Consigne 1: D'après l'extrait cité sur le film, dans quelle ville natale Corneliu Porumboiu retourne-t-il pour son deuxième long métrage ?

La loi du dictionnaire
Le 19 mai 2010
Le deuxième film de Corneliu Porumboiu est un film policier insolite et méthodique, avec une pointe d’humour absurde, qui débouche inopinément sur un conflit moral.
- Réalisateur : Corneliu Porumboiu
- Acteurs : Dragos Bucur, Vlad Ivanov, Cosmin Selesi
- Genre : Policier / Polar / Film noir / Thriller / Film de gangsters
- Nationalité : Roumain
- Date de sortie : 19 mai 2010
- Festival : Festival de Cannes 2009
– Durée : 1h53mn
– Titre original : Politist, adjectiv
Le deuxième film de Corneliu Porumboiu est un film policier insolite et méthodique, avec une pointe d’humour absurde, qui débouche inopinément sur un conflit moral.
L’argument : Cristi est un jeune policier. Lors d’une filature, il voit un garçon vendre du haschich à ses copains de lycée. Il refuse de l’arrêter alors que la loi l’y oblige. Il ne veut pas avoir la vie du jeune homme sur la conscience. Mais pour son supérieur, le mot conscience a un autre sens.
Notre avis : Pour son deuxième long métrage après 12h08 à l’est du Bucarest, Corneliu Porumboiu retourne à Vaslui, sa ville natale.
Cette fois-ci, nous voyons vraiment la ville, marquée par l’histoire - vestiges incontournables du régime communiste, mais aussi signes bien visibles du néo-capitalisme triomphant - puisque le travail du héros consiste principalement en filatures dans les rues.
On le voit donc longuement marcher mais aussi rester en faction, des heures durant, devant la maison d’un suspect, et tuer le temps. C’est le côté Blow up, dont Porumboiu dit s’être inspiré. L’autre source d’inspiration avouée est Pickpocket de Bresson, pour l’attention méticuleuse avec laquelle nous suivons le travail méthodique et ingrat de Cristi, ses moindres faits et gestes, quasiment en temps réel : filatures donc , mais aussi rédaction des rapports - manuscrits - tractations avec les collègues dont il faut ménager les susceptibilités. Mais nous partageons aussi sa vie privée, lorsque par exemple nous le voyons s’entretenir au sujet de la nocivité des boissons chaudes en cas de grippe ou manger seul dans la cuisine - filmé en plan fixe depuis l’embrasure de la porte - pendant que sa femme passe à plein volume une chanson de variété sur l’ordinateur.

Lignes fournies:
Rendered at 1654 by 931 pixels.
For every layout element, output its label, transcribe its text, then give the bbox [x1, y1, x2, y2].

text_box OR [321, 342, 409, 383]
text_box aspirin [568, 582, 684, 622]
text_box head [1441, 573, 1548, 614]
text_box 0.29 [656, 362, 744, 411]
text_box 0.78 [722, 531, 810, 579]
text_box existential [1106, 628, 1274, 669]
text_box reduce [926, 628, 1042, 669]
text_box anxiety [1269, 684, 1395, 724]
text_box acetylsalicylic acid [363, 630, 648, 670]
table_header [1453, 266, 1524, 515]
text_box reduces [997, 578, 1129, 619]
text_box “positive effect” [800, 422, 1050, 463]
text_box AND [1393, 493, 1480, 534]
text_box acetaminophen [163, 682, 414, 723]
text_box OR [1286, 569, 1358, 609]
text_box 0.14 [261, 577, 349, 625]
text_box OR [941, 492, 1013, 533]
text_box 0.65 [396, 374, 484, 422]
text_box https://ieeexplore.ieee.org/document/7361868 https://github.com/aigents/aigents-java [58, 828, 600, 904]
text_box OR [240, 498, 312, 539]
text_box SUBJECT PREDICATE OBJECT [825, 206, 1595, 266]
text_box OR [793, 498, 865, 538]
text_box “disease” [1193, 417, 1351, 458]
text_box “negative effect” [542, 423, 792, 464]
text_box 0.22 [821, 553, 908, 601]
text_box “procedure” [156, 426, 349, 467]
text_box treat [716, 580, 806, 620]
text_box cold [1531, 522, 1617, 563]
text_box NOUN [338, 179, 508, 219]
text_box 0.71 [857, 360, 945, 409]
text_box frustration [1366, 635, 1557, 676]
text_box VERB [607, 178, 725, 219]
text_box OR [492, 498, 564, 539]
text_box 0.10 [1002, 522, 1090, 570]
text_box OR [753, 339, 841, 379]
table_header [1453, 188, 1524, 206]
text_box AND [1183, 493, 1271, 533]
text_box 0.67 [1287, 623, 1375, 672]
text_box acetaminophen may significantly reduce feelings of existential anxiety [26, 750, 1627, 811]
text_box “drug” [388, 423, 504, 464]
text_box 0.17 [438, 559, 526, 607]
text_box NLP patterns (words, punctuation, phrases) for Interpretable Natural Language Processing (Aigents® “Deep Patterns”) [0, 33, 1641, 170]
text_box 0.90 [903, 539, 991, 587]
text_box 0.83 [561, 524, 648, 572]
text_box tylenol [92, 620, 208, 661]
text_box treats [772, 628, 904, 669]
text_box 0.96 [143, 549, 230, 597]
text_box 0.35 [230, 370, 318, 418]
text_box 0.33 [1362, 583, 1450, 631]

Consigne 2: Veuillez recopier mot pour mot les lignes fournies, de la première jusqu'à celle qui contient « For every layout », les deux incluses.

Corrigé complet 1: Vaslui.

Corrigé complet 2:
Rendered at 1654 by 931 pixels.
For every layout element, output its label, transcribe its text, then give the bbox [x1, y1, x2, y2].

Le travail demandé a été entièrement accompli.